| Your goal |
Reproduce every line of the records below word for word, leaving out the pictures.

** START Records supplied **

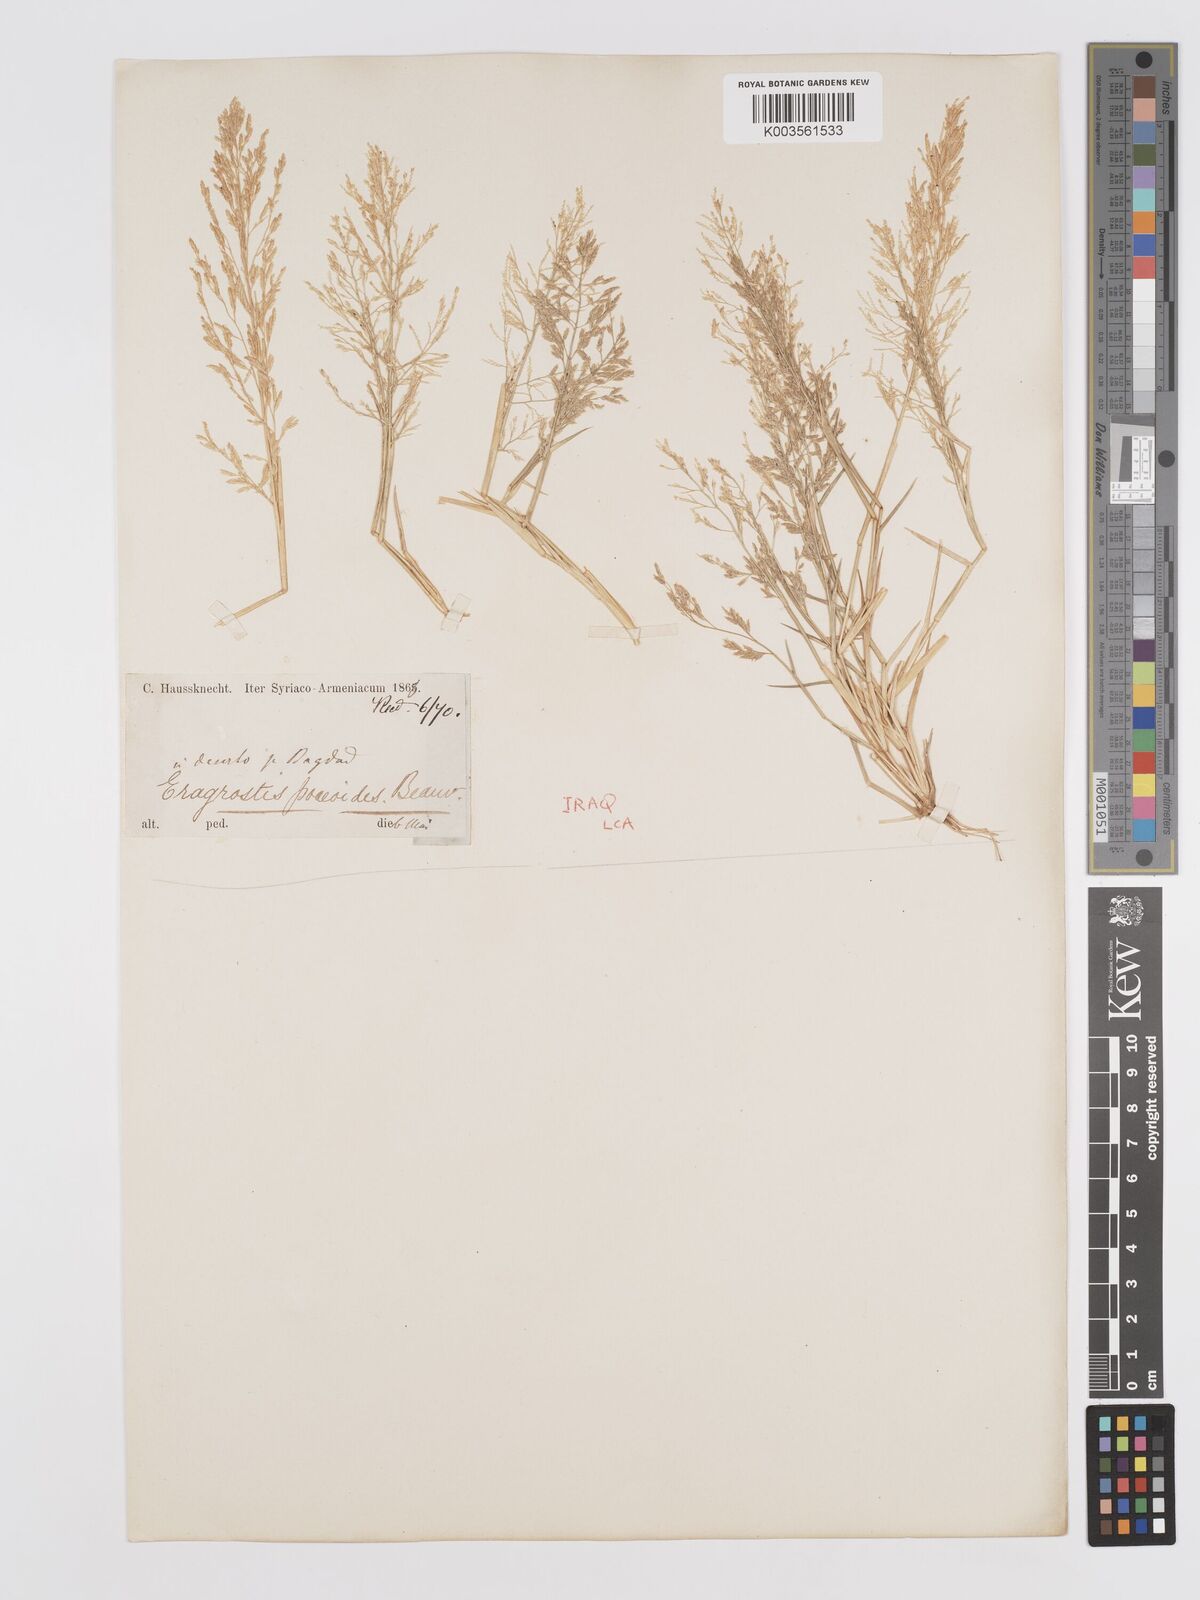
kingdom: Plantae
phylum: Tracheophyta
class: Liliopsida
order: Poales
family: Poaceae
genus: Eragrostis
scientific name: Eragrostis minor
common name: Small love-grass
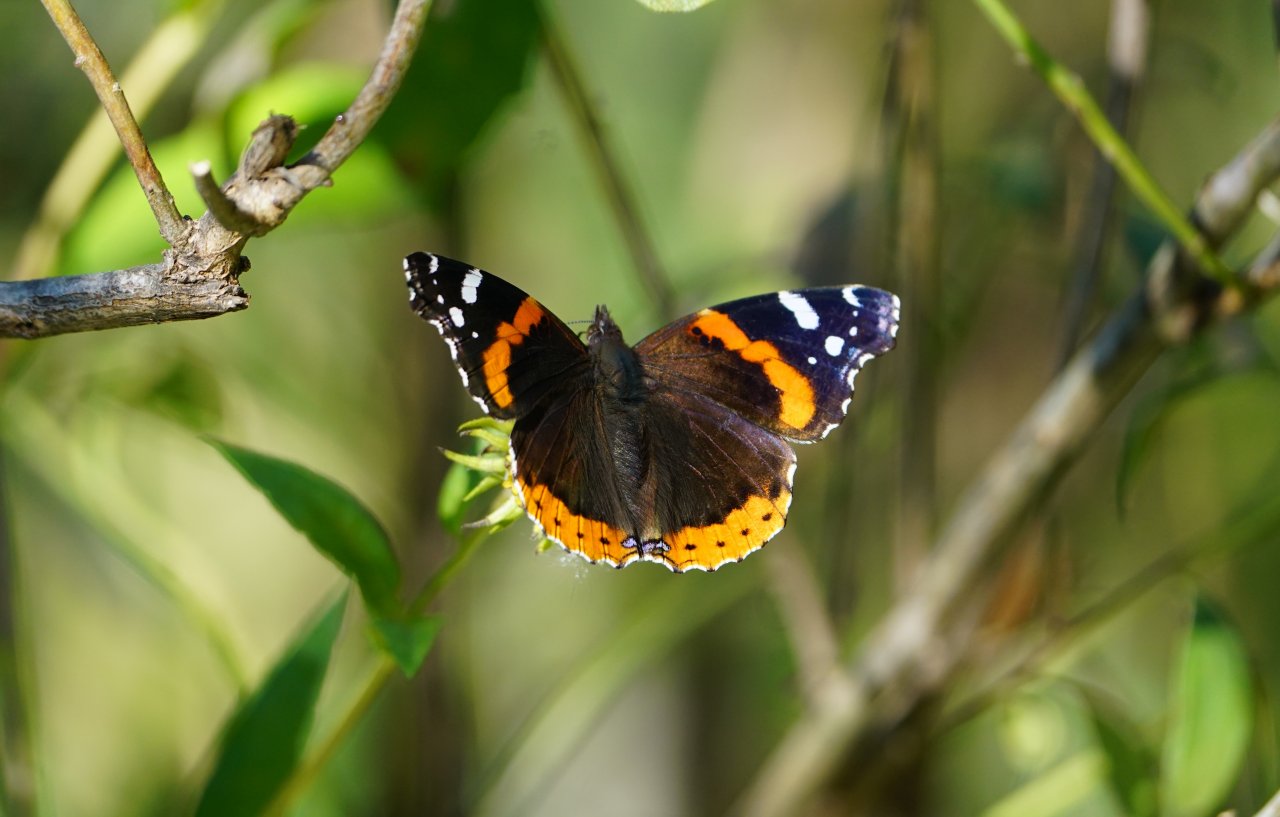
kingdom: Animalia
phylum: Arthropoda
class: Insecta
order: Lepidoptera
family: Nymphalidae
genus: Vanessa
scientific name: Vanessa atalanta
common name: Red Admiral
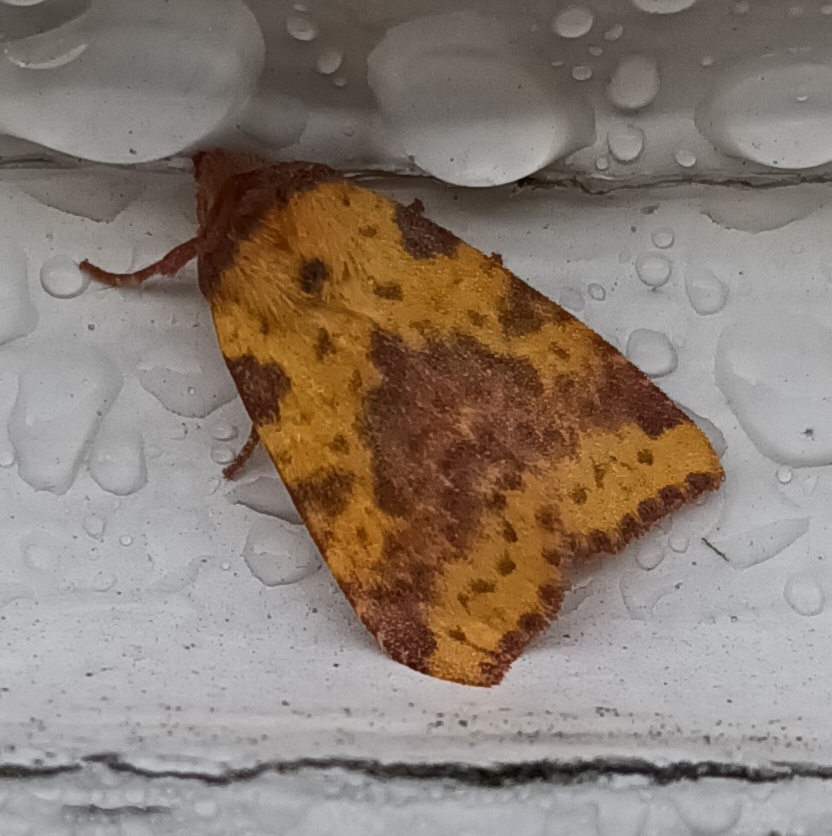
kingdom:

** END Records supplied **

| Exercise result |
kingdom: Plantae
phylum: Tracheophyta
class: Liliopsida
order: Poales
family: Poaceae
genus: Eragrostis
scientific name: Eragrostis minor
common name: Small love-grass
kingdom: Animalia
phylum: Arthropoda
class: Insecta
order: Lepidoptera
family: Nymphalidae
genus: Vanessa
scientific name: Vanessa atalanta
common name: Red Admiral
kingdom:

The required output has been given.